Three other guns from the break-in at the Superior shop were also connected to 35 more shootings. The paper reported that the burglary at the Wisconsin shop was another episode in what police said is an established connection between Chicago and towns along the western tip of Lake Superior. Drugs often move north from Chicago, officials said, and sometimes firearms head south.

Police report that an inordinate number of guns confiscated in Chicago are traced back to Wisconsin and Indiana.

The paper emphasized that the federally licensed Wisconsin gun shop wasn't at fault. The burglars waited on a New Year's Eve until the local police were distracted by a fight at a local bar, and after failing to break through two doors, they finally found a way in to get through a third by using a crow bar. Once inside, smashing a glass showcase and gathering the guns in a cloth bag was easy.

But the series showed how difficult it is to get a handle on the proliferation of firearms in so many of the nation's largest cities, and now even here in Madison.

RECORD LIST:
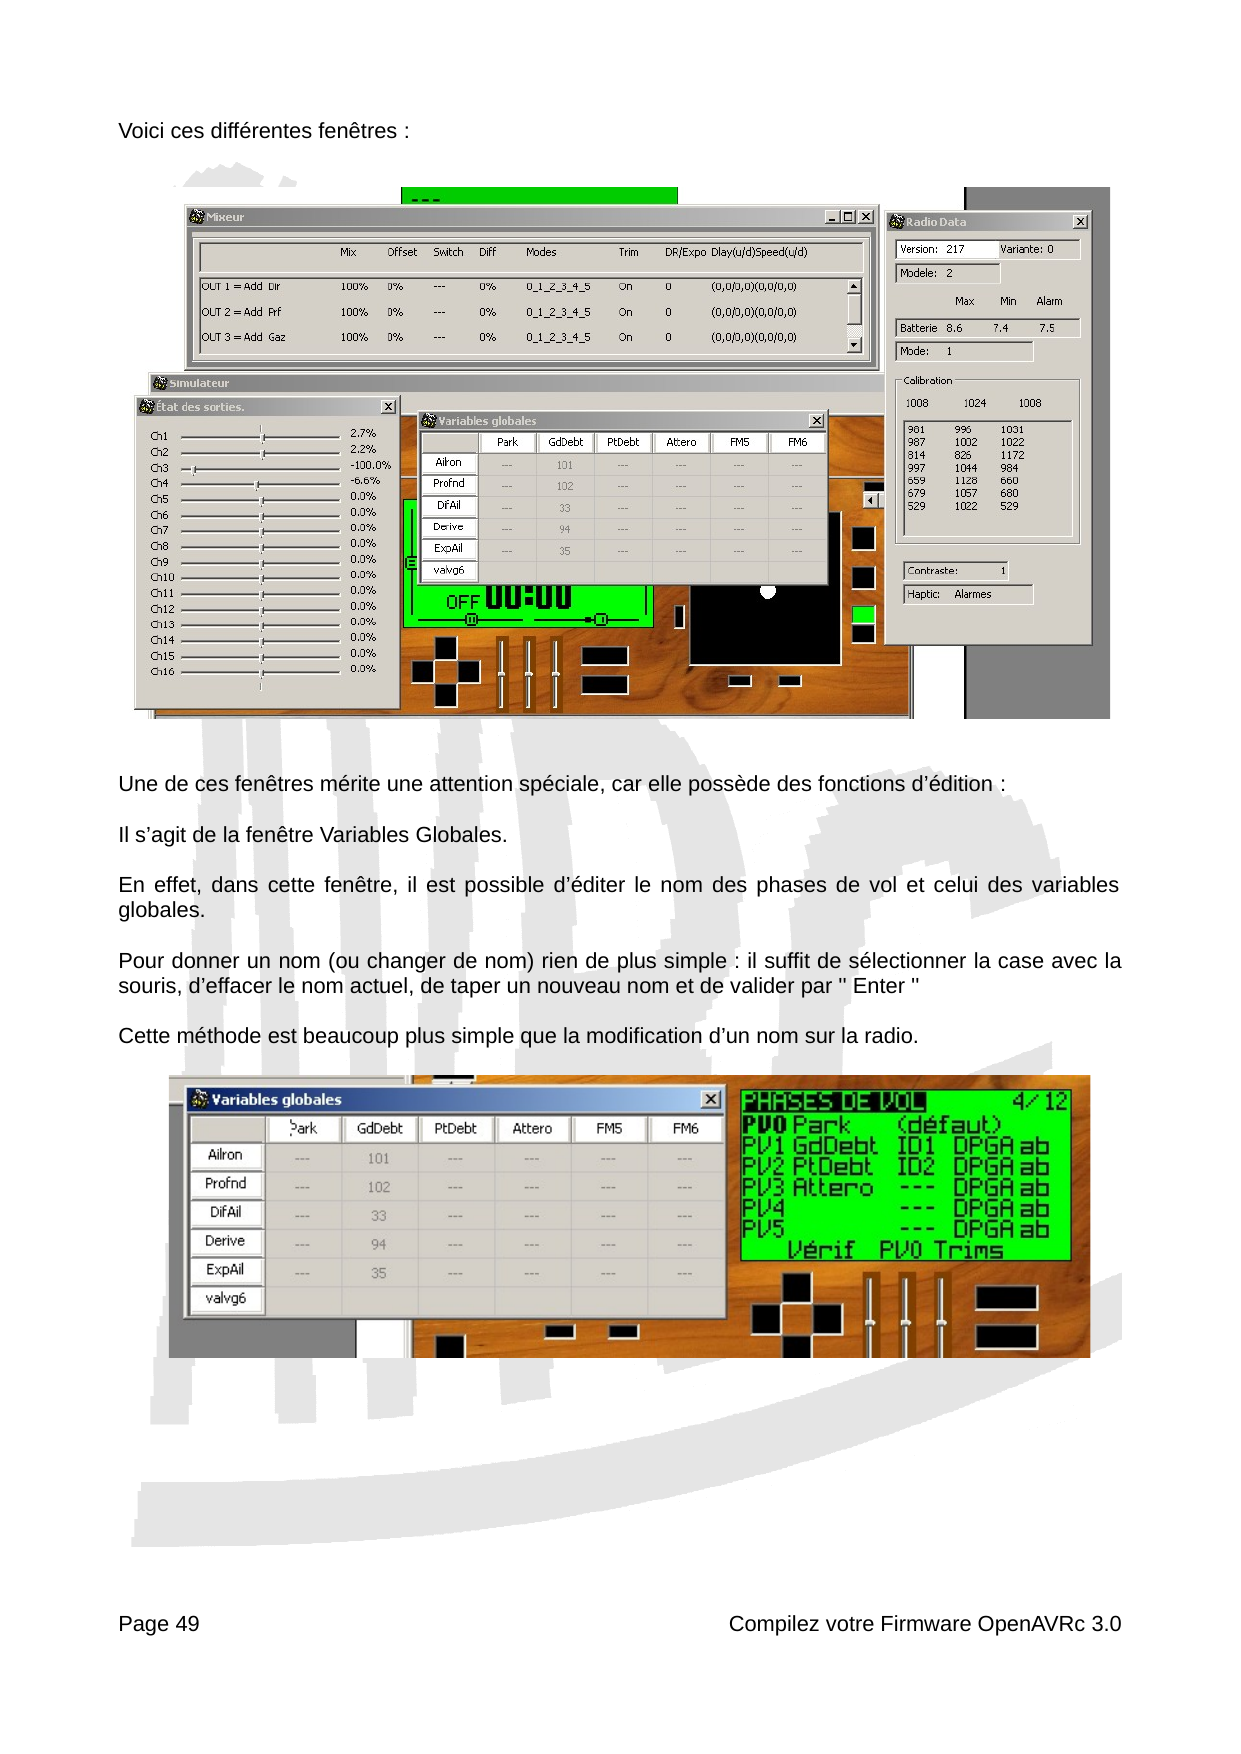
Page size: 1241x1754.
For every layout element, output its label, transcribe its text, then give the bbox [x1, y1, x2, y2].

text Il s’agit de la fenêtre Variables Globales. [118, 822, 1122, 847]
text Cette méthode est beaucoup plus simple que la modification d’un nom sur la radio. [118, 1023, 1122, 1049]
text Voici ces différentes fenêtres : [118, 118, 1122, 143]
picture [129, 187, 1111, 719]
text Une de ces fenêtres mérite une attention spéciale, car elle possède des fonctions d’édition : [118, 771, 1122, 797]
picture [168, 1075, 1091, 1358]
text En effet, dans cette fenêtre, il est possible d’éditer le nom des phases de vol et celui des variables globales. [118, 872, 1122, 923]
text Pour donner un nom (ou changer de nom) rien de plus simple : il suffit de sélectionner la case avec la souris, d’effacer le nom actuel, de taper un nouveau nom et de valider par '' Enter '' [118, 948, 1122, 998]
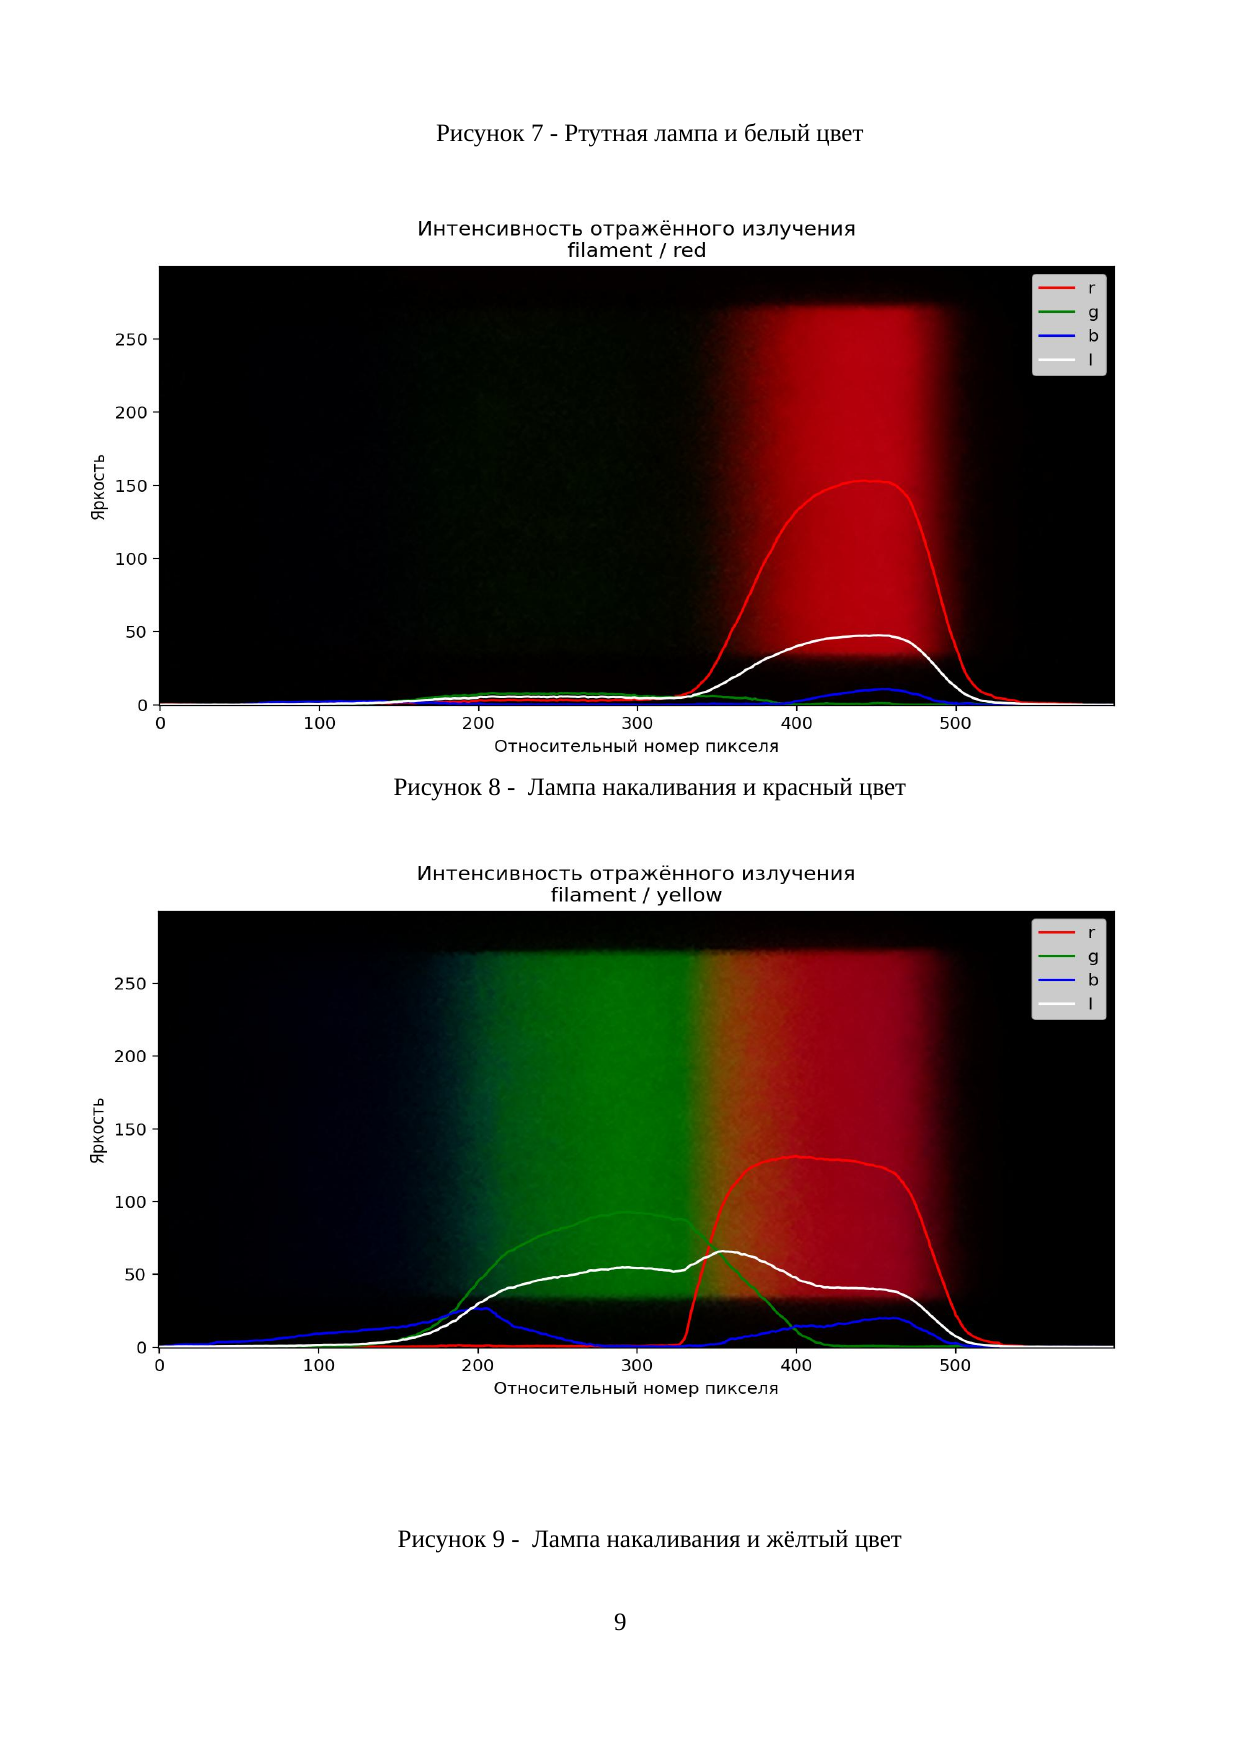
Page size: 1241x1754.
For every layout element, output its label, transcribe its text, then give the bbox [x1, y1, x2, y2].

WHAT TO WORK ON:
**A.** Answer these questions from the passage on stolen guns, one answer per line, marked (i), (ii) and (iii):
(i) According to officials, what often moves north from Chicago?
(ii) What distracted the local police on the New Year's Eve of the burglary?
(iii) How many doors did the burglars fail to break through before finding a way in?
**B.** Copy word for word the part of the passage on stolen guns that opens with the words containing "Three other guns" and closes with "bag was easy.".

TASK-BY-TASK SOLUTIONS:
**A.**
(i) Drugs.
(ii) A fight at a local bar.
(iii) Two.

**B.**
Three other guns from the break-in at the Superior shop were also connected to 35 more shootings. The paper reported that the burglary at the Wisconsin shop was another episode in what police said is an established connection between Chicago and towns along the western tip of Lake Superior. Drugs often move north from Chicago, officials said, and sometimes firearms head south.

Police report that an inordinate number of guns confiscated in Chicago are traced back to Wisconsin and Indiana.

The paper emphasized that the federally licensed Wisconsin gun shop wasn't at fault. The burglars waited on a New Year's Eve until the local police were distracted by a fight at a local bar, and after failing to break through two doors, they finally found a way in to get through a third by using a crow bar. Once inside, smashing a glass showcase and gathering the guns in a cloth bag was easy.